General information
- Type: Powered parachute
- National origin: United States
- Manufacturer: Phoenix Industries
- Status: Production completed

= Phoenix Industries TZ-1 ParaFlyer =

American powered parachute

The Phoenix Industries TZ-1 ParaFlyer is an American powered parachute that was designed and produced by Phoenix Industries of Southampton, New Jersey. Now out of production, when it was available the aircraft was supplied as a kit for amateur construction.

==Design and development==
The TZ-1 ParaFlyer was designed to comply with the US FAR 103 Ultralight Vehicles rules, including the category's maximum empty weight of 254 lb. The aircraft has a standard empty weight of 115 lb and was marketed as the lightest powered parachute design available. It features a 365 sqft parachute-style wing single-place accommodation, tricycle landing gear and a single 22 hp Zenoah G-25 engine in pusher configuration.

The aircraft carriage is built from bolted aluminium tubing. In flight steering is accomplished via handles that actuate the canopy brakes, creating roll and yaw. On the ground the aircraft has foot pedal-controlled nosewheel steering. The main landing gear incorporates spring rod suspension. An instrument pod, including a tachometer, cylinder head temperature gauge and exhaust gas temperature gauge, was a factory option.
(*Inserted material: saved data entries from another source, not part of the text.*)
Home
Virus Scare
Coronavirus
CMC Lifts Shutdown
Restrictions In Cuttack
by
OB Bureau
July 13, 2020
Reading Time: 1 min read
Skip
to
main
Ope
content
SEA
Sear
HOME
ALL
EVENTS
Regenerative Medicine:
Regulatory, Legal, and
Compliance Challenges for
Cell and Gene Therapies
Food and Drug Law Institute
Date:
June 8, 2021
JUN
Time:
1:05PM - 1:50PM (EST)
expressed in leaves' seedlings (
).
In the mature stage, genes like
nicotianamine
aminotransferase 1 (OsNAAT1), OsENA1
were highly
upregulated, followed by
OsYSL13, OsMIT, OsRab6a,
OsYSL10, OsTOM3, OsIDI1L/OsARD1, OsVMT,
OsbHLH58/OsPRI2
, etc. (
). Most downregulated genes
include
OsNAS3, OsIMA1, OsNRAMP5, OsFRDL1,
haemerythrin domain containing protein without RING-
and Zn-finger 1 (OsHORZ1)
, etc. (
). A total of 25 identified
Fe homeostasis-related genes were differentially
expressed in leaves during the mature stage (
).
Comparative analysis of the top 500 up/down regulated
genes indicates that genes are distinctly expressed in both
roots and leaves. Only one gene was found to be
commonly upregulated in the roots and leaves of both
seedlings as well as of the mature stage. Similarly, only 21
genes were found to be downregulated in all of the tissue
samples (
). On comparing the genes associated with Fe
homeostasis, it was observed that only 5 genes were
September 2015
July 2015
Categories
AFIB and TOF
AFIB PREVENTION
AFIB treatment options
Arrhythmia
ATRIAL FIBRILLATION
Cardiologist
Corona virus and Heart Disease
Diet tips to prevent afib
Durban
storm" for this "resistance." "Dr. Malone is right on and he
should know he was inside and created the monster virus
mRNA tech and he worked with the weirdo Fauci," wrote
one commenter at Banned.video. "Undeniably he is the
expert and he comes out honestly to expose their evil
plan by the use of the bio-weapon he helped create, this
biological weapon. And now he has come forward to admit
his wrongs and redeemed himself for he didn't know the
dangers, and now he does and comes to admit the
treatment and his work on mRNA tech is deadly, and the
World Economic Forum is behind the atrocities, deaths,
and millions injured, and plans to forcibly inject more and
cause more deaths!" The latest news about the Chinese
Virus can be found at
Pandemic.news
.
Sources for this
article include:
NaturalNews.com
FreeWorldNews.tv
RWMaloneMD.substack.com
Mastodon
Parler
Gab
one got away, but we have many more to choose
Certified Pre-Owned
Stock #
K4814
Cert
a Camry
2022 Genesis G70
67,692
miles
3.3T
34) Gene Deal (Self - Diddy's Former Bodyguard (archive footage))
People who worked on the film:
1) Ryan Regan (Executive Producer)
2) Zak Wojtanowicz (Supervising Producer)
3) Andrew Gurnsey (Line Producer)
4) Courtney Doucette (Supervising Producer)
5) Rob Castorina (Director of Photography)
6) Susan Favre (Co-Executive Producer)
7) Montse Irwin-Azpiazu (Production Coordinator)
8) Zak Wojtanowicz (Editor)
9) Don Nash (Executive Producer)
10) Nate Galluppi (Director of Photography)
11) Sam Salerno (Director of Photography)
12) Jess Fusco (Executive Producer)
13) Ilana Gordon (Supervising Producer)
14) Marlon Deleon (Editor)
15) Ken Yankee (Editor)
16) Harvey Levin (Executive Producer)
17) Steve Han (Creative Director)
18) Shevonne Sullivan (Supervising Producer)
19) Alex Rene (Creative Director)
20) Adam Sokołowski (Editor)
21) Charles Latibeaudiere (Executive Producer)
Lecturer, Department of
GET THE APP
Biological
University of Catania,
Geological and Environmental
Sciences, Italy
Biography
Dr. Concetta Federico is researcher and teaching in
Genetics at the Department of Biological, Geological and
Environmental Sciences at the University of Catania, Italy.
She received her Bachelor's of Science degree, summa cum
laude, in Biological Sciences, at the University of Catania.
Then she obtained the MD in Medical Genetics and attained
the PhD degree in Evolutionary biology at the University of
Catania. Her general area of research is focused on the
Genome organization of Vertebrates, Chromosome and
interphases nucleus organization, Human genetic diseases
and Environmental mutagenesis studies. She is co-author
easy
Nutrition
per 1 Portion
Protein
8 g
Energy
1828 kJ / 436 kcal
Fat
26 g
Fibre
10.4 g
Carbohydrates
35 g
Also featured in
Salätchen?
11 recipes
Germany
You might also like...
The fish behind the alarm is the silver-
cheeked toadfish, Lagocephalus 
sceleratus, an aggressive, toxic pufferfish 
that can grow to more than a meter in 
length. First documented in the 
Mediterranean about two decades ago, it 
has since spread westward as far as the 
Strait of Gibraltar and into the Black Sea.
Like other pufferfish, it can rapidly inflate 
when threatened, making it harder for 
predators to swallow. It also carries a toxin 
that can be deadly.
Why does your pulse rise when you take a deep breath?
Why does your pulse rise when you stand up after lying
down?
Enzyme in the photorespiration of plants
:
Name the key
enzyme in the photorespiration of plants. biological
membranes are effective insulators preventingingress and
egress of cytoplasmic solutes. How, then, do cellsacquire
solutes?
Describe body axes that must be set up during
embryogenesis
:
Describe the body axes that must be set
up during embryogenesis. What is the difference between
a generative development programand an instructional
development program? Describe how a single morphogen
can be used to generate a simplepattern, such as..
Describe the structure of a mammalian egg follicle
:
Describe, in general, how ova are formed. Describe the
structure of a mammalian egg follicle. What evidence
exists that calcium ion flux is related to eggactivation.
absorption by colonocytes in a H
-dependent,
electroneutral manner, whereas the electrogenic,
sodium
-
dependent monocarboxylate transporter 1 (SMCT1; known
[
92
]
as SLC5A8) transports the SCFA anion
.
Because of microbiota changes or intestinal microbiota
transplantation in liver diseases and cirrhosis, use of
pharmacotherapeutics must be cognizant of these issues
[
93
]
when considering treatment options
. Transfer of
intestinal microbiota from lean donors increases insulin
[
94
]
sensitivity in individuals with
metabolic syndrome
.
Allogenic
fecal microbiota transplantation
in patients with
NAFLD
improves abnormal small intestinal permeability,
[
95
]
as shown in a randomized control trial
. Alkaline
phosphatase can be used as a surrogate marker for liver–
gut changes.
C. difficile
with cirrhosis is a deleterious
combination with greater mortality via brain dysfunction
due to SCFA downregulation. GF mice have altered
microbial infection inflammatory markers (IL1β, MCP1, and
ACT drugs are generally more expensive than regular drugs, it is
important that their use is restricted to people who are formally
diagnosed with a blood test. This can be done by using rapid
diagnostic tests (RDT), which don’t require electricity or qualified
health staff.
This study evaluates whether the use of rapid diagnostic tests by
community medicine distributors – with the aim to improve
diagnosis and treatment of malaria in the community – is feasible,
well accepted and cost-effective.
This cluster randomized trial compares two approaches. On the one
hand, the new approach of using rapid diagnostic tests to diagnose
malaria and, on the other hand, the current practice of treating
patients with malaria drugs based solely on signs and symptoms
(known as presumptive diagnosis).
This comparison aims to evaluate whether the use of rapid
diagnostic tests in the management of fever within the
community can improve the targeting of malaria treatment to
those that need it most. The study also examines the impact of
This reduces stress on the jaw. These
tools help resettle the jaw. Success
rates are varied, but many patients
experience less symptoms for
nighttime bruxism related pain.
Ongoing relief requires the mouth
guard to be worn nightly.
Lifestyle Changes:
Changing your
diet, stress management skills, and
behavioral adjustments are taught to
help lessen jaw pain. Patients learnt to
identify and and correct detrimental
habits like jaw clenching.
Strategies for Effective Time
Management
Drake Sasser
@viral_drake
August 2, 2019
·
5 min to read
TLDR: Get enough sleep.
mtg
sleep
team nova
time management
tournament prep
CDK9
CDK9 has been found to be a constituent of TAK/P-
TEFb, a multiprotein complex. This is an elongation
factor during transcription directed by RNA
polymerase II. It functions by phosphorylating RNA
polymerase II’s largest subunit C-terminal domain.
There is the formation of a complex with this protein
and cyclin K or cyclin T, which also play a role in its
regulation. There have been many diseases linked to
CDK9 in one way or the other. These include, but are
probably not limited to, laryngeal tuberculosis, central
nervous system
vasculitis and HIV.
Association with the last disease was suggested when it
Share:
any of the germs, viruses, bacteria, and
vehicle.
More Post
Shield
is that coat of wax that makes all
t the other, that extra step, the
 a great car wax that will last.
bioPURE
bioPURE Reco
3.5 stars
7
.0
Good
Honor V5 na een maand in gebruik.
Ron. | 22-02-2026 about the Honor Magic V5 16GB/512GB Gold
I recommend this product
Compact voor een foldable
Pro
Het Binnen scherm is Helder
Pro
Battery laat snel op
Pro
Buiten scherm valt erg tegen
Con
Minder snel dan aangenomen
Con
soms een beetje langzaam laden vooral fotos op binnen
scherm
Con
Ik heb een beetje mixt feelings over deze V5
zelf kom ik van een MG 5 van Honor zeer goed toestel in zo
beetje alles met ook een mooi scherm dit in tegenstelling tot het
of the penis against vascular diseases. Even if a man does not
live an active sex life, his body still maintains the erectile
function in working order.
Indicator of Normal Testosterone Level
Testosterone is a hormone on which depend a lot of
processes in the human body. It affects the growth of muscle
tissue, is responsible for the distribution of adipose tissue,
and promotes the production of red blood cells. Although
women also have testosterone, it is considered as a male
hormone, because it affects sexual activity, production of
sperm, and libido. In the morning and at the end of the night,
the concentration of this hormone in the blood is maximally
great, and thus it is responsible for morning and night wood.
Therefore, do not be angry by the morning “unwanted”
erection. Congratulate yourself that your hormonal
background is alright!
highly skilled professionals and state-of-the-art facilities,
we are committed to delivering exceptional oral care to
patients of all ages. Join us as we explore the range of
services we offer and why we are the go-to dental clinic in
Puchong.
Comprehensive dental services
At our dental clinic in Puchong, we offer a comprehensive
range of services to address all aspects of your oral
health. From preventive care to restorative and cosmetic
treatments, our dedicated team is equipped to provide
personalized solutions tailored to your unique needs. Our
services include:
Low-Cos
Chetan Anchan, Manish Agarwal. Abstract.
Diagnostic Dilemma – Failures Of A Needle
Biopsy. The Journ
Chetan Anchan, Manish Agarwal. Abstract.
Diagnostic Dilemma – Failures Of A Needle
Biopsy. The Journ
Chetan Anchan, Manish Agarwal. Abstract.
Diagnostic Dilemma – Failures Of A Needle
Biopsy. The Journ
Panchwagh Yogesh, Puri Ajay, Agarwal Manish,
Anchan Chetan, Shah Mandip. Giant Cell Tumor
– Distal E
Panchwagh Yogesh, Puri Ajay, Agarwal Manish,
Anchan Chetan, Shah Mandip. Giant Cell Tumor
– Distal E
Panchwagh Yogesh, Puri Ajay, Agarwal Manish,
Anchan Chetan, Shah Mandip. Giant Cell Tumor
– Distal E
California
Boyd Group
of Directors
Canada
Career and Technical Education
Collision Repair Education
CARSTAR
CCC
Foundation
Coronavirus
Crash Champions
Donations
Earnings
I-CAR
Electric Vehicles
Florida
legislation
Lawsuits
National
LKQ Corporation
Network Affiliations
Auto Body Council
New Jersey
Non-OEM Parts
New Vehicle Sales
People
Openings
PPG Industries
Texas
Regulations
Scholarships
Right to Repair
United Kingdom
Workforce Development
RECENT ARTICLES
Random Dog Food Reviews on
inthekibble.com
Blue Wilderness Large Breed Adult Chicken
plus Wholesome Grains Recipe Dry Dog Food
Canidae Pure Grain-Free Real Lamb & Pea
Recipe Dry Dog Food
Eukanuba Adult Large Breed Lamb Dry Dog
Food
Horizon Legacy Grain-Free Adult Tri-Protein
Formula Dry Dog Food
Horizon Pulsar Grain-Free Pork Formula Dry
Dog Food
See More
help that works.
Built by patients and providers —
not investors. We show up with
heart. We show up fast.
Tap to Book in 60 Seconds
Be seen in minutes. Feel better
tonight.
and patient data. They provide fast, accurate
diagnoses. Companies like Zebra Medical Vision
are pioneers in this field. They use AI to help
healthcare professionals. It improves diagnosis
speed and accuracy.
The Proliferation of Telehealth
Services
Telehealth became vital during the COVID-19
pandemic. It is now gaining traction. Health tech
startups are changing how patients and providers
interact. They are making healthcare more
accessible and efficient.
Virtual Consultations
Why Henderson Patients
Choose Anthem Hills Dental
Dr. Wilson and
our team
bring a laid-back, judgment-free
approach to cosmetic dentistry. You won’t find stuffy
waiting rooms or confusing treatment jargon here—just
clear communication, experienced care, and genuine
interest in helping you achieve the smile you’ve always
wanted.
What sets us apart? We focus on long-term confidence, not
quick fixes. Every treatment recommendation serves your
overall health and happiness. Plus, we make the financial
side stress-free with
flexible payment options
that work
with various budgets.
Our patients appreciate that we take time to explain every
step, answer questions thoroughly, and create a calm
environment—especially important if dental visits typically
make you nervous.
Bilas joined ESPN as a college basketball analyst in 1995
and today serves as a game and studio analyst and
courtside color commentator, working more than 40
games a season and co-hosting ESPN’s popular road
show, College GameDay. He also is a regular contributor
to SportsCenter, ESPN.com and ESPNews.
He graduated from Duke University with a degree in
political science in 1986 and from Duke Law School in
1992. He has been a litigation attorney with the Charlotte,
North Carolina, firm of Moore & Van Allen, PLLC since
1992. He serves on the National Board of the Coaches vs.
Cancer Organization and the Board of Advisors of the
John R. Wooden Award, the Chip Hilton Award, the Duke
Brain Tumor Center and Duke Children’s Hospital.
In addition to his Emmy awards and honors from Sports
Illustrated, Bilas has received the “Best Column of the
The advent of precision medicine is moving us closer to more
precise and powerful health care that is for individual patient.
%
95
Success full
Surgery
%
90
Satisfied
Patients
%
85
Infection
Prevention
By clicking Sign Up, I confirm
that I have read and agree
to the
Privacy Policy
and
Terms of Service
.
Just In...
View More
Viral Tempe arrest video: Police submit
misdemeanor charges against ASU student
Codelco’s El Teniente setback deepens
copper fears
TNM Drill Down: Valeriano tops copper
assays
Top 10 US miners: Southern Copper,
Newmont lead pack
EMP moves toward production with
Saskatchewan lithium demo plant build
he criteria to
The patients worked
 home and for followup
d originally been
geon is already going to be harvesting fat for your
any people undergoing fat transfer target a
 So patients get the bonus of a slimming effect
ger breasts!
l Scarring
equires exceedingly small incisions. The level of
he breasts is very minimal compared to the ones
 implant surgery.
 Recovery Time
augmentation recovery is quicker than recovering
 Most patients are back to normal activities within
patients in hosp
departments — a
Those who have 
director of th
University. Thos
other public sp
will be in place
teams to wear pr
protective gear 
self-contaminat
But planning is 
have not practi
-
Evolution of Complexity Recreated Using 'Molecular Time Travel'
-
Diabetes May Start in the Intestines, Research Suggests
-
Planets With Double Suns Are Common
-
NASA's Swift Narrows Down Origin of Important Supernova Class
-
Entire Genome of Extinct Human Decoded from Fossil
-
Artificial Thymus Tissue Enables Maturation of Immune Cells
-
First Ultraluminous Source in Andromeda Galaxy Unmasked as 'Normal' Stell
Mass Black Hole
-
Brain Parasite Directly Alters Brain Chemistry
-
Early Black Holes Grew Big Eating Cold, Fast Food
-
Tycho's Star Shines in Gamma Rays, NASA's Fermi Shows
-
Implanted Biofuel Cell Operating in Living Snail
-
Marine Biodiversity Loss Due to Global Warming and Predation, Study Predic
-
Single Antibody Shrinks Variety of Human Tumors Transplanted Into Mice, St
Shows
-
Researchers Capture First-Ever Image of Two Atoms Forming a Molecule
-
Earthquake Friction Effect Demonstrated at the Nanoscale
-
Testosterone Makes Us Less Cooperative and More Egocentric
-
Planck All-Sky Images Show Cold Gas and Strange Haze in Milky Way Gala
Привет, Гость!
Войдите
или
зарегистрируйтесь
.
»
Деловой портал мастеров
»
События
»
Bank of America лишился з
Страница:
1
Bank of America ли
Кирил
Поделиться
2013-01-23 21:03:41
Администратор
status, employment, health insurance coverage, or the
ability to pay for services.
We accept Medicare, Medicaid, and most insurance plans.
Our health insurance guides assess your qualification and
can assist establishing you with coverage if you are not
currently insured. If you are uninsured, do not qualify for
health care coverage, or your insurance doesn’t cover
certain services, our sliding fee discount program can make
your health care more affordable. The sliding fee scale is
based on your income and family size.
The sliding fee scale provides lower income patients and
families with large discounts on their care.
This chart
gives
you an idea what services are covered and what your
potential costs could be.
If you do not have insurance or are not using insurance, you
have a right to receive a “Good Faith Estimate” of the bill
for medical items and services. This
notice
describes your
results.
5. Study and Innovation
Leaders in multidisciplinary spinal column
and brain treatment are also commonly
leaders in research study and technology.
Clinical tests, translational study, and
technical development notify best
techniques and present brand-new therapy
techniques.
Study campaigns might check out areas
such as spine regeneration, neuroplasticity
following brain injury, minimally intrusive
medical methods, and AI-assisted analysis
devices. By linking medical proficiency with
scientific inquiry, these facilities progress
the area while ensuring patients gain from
The aircraft has a typical empty weight of 115 lb and a gross weight of 380 lb, giving a useful load of 265 lb. With full fuel of 3 u.s.gal the payload for the pilot and baggage is 247 lb.

The standard day, sea level, no wind, take off with a 22 hp engine is 200 ft and the landing roll is 10 ft.

The aircraft can be folded up and transported in most automobiles. The manufacturer estimates the construction time from the supplied kit as 10 hours.